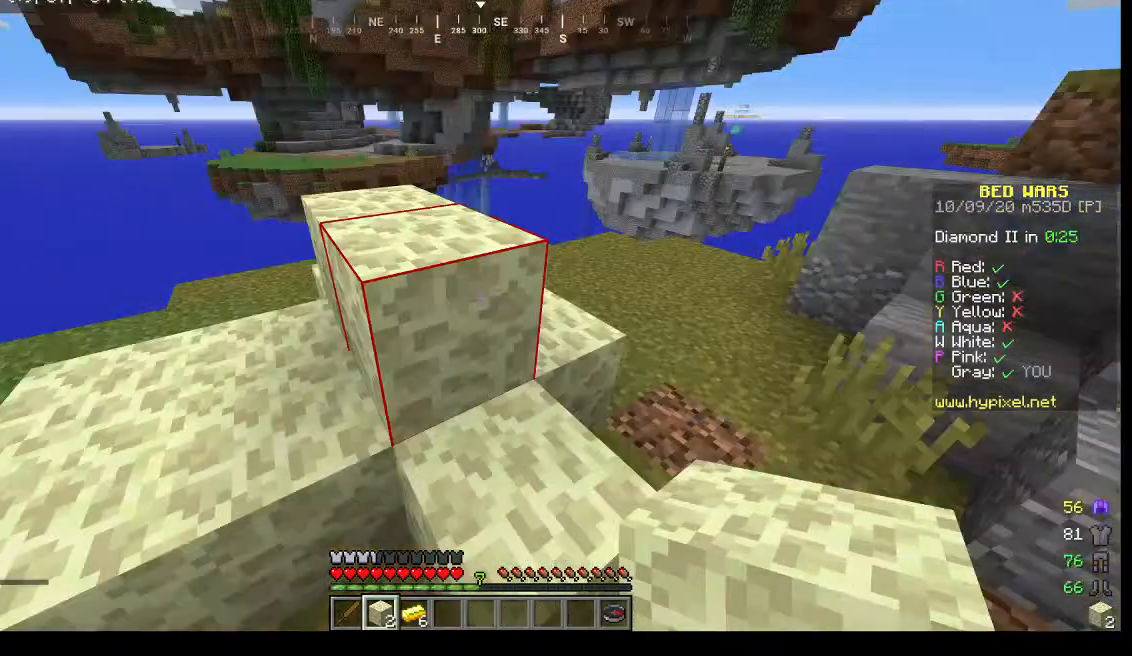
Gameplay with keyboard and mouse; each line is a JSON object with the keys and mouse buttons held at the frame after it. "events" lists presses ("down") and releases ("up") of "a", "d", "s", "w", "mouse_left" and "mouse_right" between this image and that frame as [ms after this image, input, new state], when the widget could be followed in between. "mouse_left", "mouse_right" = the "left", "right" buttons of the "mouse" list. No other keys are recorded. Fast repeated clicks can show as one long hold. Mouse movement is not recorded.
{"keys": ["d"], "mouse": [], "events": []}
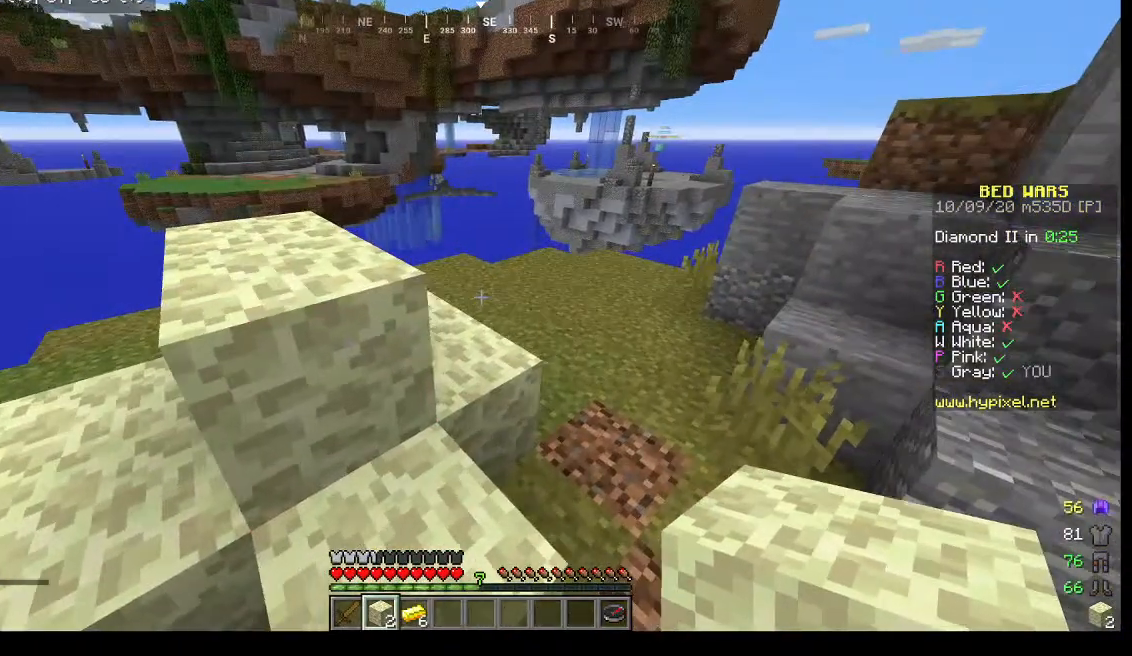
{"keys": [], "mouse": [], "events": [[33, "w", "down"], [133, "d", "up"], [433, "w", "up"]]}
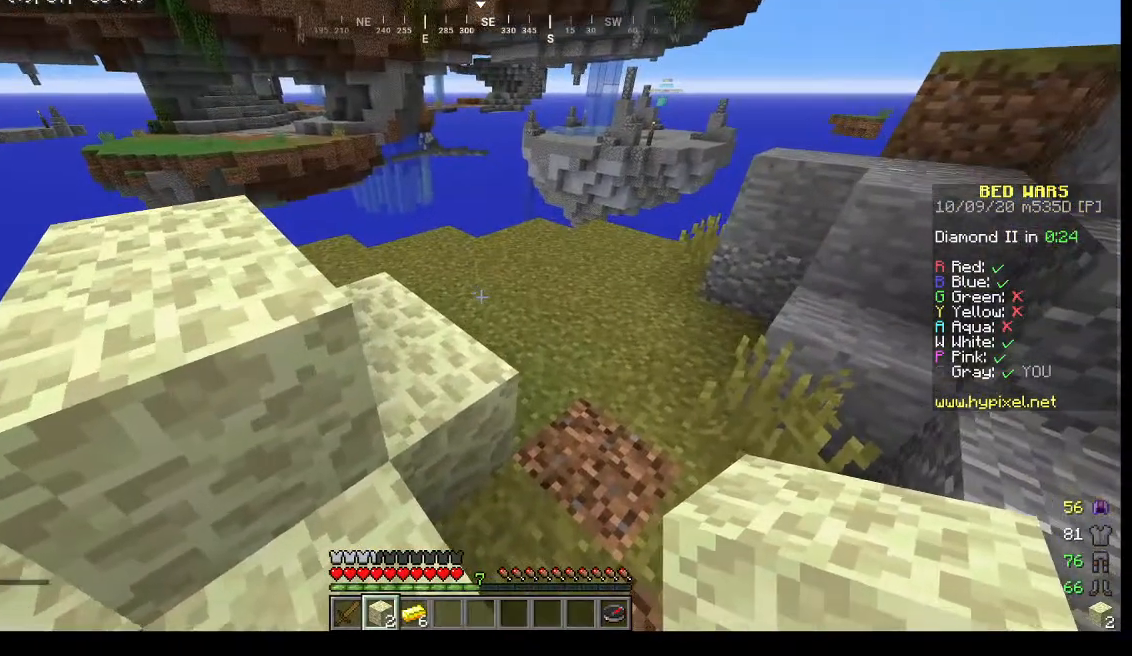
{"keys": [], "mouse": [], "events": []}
──────
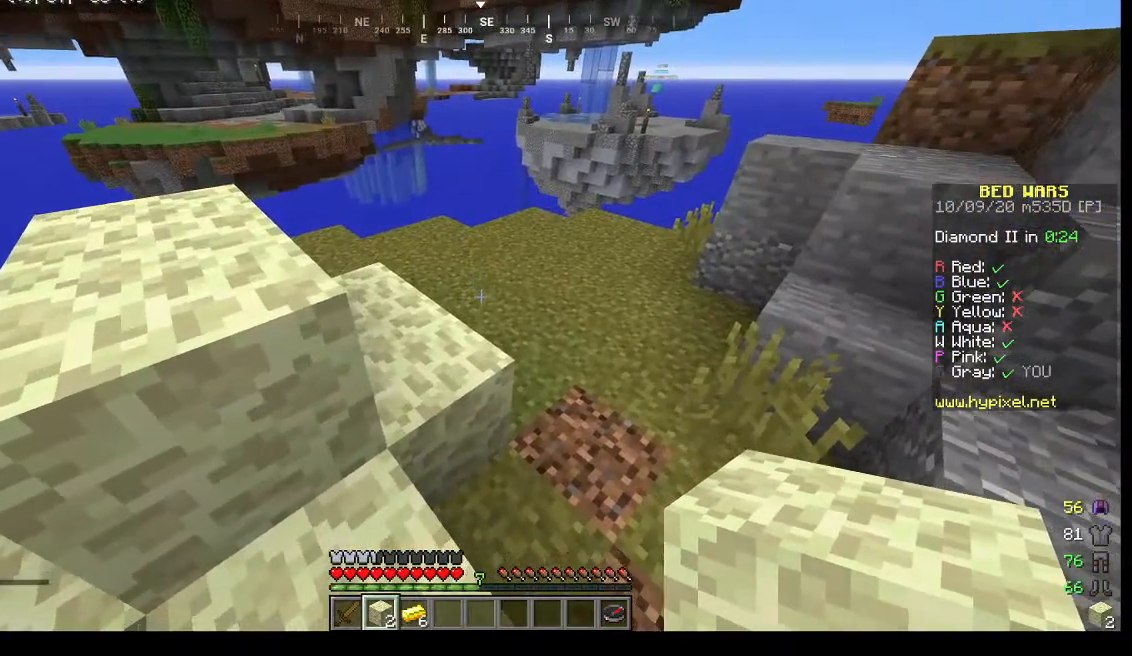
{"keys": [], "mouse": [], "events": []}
──────
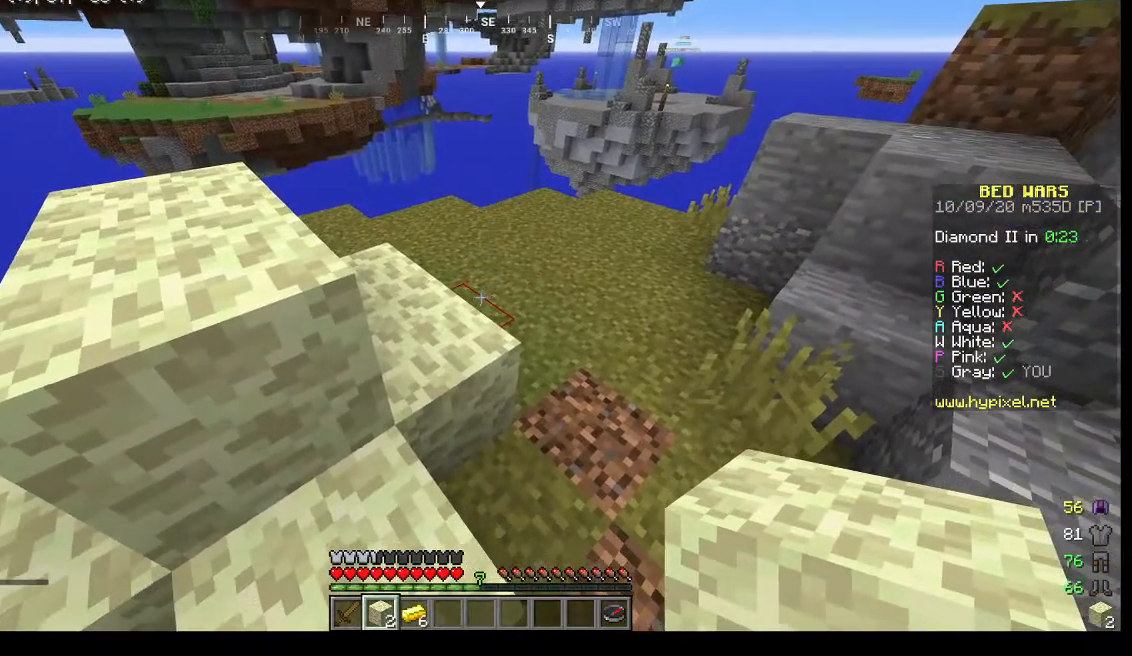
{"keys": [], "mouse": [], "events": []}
──────
WHAT THIS TASK INVOLVES: Work out how many lines of the records contain the string "down". Nothing but the number should be written.

ANSWER BOX: 2